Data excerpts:
** START **

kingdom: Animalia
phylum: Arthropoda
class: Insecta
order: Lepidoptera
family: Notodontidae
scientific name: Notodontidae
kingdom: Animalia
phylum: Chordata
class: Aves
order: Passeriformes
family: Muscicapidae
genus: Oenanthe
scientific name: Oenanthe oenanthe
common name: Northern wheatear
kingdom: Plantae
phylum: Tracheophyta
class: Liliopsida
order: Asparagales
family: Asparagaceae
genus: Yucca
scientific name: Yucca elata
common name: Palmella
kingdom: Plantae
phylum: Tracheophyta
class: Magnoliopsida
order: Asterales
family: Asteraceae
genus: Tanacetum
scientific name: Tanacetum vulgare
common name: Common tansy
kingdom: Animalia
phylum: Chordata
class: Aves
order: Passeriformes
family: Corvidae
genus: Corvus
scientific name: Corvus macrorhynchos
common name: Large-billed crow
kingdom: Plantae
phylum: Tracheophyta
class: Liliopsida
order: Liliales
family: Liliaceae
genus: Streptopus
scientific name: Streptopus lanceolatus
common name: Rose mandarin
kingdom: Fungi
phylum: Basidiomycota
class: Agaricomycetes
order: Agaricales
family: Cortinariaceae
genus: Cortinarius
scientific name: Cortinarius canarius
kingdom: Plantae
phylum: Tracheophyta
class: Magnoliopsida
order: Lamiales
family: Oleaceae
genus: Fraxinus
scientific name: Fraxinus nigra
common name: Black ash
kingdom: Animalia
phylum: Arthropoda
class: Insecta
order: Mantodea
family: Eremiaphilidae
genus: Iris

** END **

Reproduce the listing above in full, substituting "vernacular name" for every occurrence of "common name" and leaving everything else unchanged.

kingdom: Animalia
phylum: Arthropoda
class: Insecta
order: Lepidoptera
family: Notodontidae
scientific name: Notodontidae
kingdom: Animalia
phylum: Chordata
class: Aves
order: Passeriformes
family: Muscicapidae
genus: Oenanthe
scientific name: Oenanthe oenanthe
vernacular name: Northern wheatear
kingdom: Plantae
phylum: Tracheophyta
class: Liliopsida
order: Asparagales
family: Asparagaceae
genus: Yucca
scientific name: Yucca elata
vernacular name: Palmella
kingdom: Plantae
phylum: Tracheophyta
class: Magnoliopsida
order: Asterales
family: Asteraceae
genus: Tanacetum
scientific name: Tanacetum vulgare
vernacular name: Common tansy
kingdom: Animalia
phylum: Chordata
class: Aves
order: Passeriformes
family: Corvidae
genus: Corvus
scientific name: Corvus macrorhynchos
vernacular name: Large-billed crow
kingdom: Plantae
phylum: Tracheophyta
class: Liliopsida
order: Liliales
family: Liliaceae
genus: Streptopus
scientific name: Streptopus lanceolatus
vernacular name: Rose mandarin
kingdom: Fungi
phylum: Basidiomycota
class: Agaricomycetes
order: Agaricales
family: Cortinariaceae
genus: Cortinarius
scientific name: Cortinarius canarius
kingdom: Plantae
phylum: Tracheophyta
class: Magnoliopsida
order: Lamiales
family: Oleaceae
genus: Fraxinus
scientific name: Fraxinus nigra
vernacular name: Black ash
kingdom: Animalia
phylum: Arthropoda
class: Insecta
order: Mantodea
family: Eremiaphilidae
genus: Iris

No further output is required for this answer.